Christ’s death and resurrection represent God’s victory over all the powers that stand between humanity and Himself. God is reconciling the world through Christ. Therefore, humanity no longer has to be enslaved to sin’s power (see also Romans 5). Rather, as Paul says in Romans 5:10, “while we were enemies we were reconciled to God by the death of his Son.” As a recipient of God’s acts of reconciliation, Paul is committed to being an ambassador of this new age (5:20).

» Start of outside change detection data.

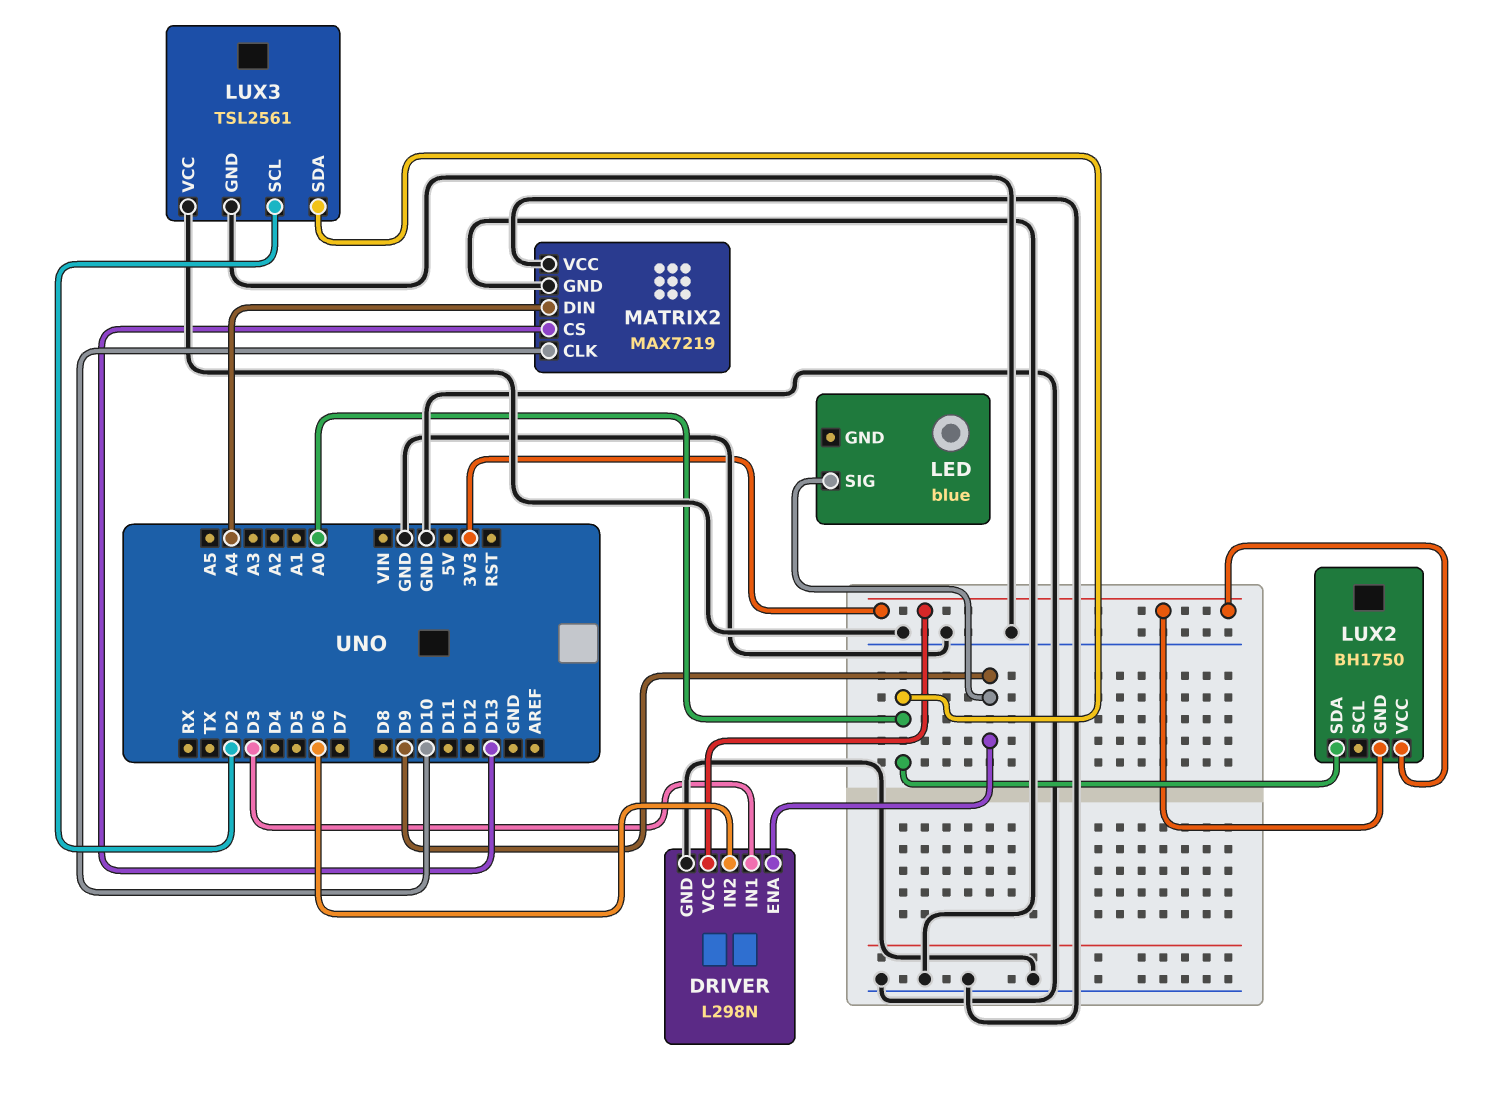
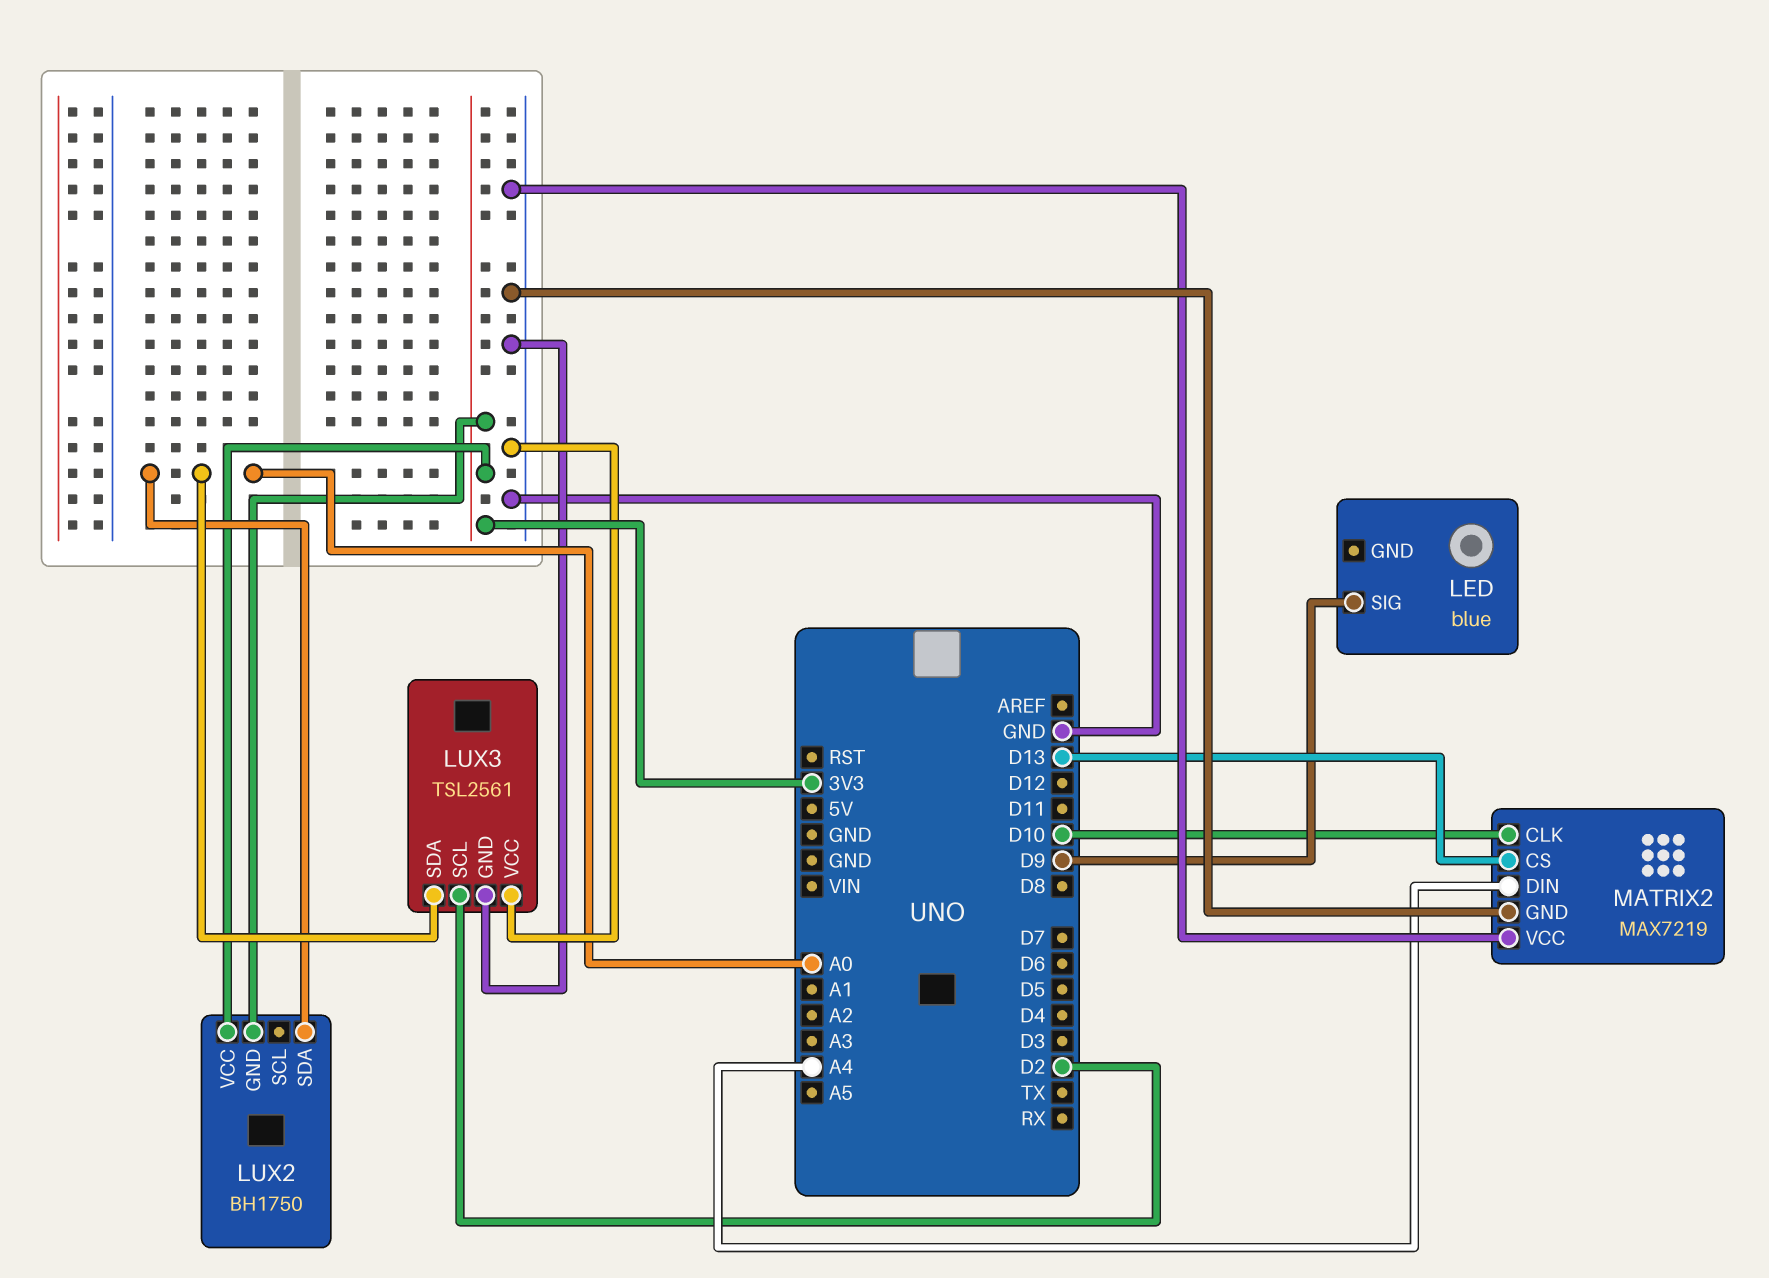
DRIVER: L298N -> none
DRIVER pin ENA: D9 -> none
DRIVER pin GND: GND -> none
DRIVER pin IN1: D3 -> none
DRIVER pin IN2: D6 -> none
DRIVER pin VCC: 3V3 -> none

Being reconciled to God indicates that God’s Holy Spirit is at work to sanctify the reconciled into vessels of God’s righteousness. It is amazing that Paul can say to this church in Corinth, a church that has bickered with him and challenged him, that God is powerful enough not only to reconcile them to God Himself, but also to transform them into “the righteousness of God.” God’s righteousness is on the loose. God’s kingdom has dawned. There are glimpses of God’s new creation even in the struggling church at Corinth. God’s power to rectify simply cannot be contained. For a world held captive to all manifestations of sin’s power — to fear, anxiety, social injustices, war, starvation, and exploitation — this is good news, indeed, that God is winning.

Items for Discussion

  • After reading these verses and commentary, how would you describe a righteous person?
  • We live in a world filled with sin–How does one keep from being pulled into it?
  • In what ways do people “masquerade as false apostles, deceitful workers?”
  • What are the ways you have found to tell if the “gospel” you hear and see is the REAL Gospel of Christ?
  • What are the ways that each of us can keep focused on the “New Person in Us” that Paul says we become through Christ?

Discussion Challenge

  • Righteousness is a choice: How should we be helping our world choose God?